I don't think I could've done that with any of the HTML5 / Web tools that were touted as an alternative at that time... Or probably even today. I mean sure there's MIT scratch that does half as many things as visual basic. But i feel like we need a little more "mature" tools that fill these gaps. I could be wrong and there's much better replacements these days..
WillAdams
For me it was HyperCard/Runtime Revolution/Livecode.
Unfortunately, that latter, after stumping for funds to go opensource has gone closed source and is now charging enough that I can't justify it for hobbyist use, and the openxtalk folks don't seem to have an easy Windows download yet (I'd love to be wrong).

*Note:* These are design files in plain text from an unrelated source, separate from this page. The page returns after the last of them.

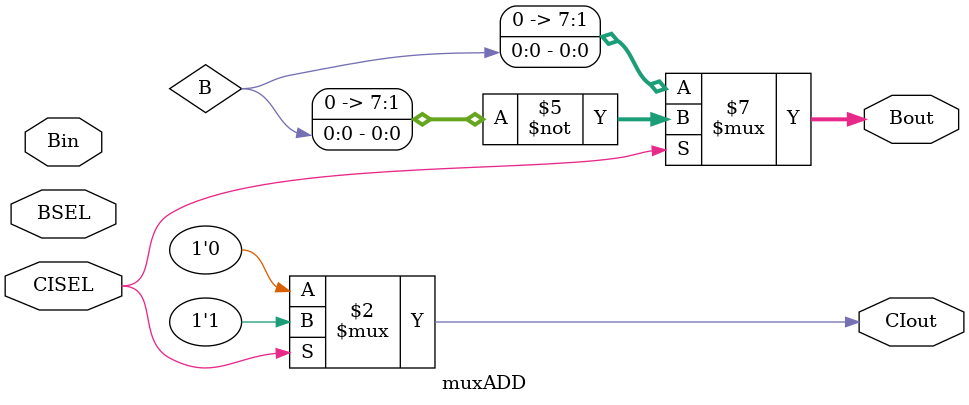
<source format=v>
module muxADD(CISEL, CIout, BSEL, Bout, Bin);
  
  // inputs
  input  CISEL;
  input  BSEL;
  input  [7:0] Bin;
  
  // outputs
  output CIout;
  output [7:0] Bout;

  // MUX LOGIC:
  //   if   CISEL == 0 => CIout = 0
  //   else            => CIout = 1
  assign CIout = (CISEL == 1'b0) ? 1'b0 : 1'b1;
  
  // 	 if   BSEL  == 1 => Bout = ~B
  //   else				  => Bout = B
  assign Bout = (CISEL == 1'b1) ? ~B : B;
  
endmodule

</source>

I'd really like for there to be an opensource successor to VisualBasic which was cross-platform and worked well enough to be popular enough to achieve a critical mass of usage/support.
0xbadcafebee
I personally consider the abandonment (and lack of replacement) of Visual Basic to be an indictment of the entire tech industry. The industry does not want people to be able to write software easily, because it would put software companies out of a job. I'm glad that AI has finally arrived so it can kill programming. Once the programmers figure this out they may prevent it from being too easy to use AI to create software. If they're not really careful, it might even make web browsers obsolete.
I miss VB6 so much.
For rapidly prototyping an idea, I have yet to find anything that was as good as VB6. Drag a button, write code. Want to change things about the button? Use properties, that live update the GUI without recompiling. It was so simple that a reasonably intelligent person could grasp it in an afternoon, but in the hands of a capable developer could do some very impressive things.
It was also a fun game to hunt for VBX/OCX controls that you could use in things that were downloaded or came on random disks or CDs.
I really feel like VB6 was the peak of that development model and we've been moving away from it since. And I get some of the reasons why (just look at the mess that comes from trying to do anything with Xcode storyboards and version control.) But for just rapidly trying out an idea, I have yet to find anything anywhere that was as good as VB6 was.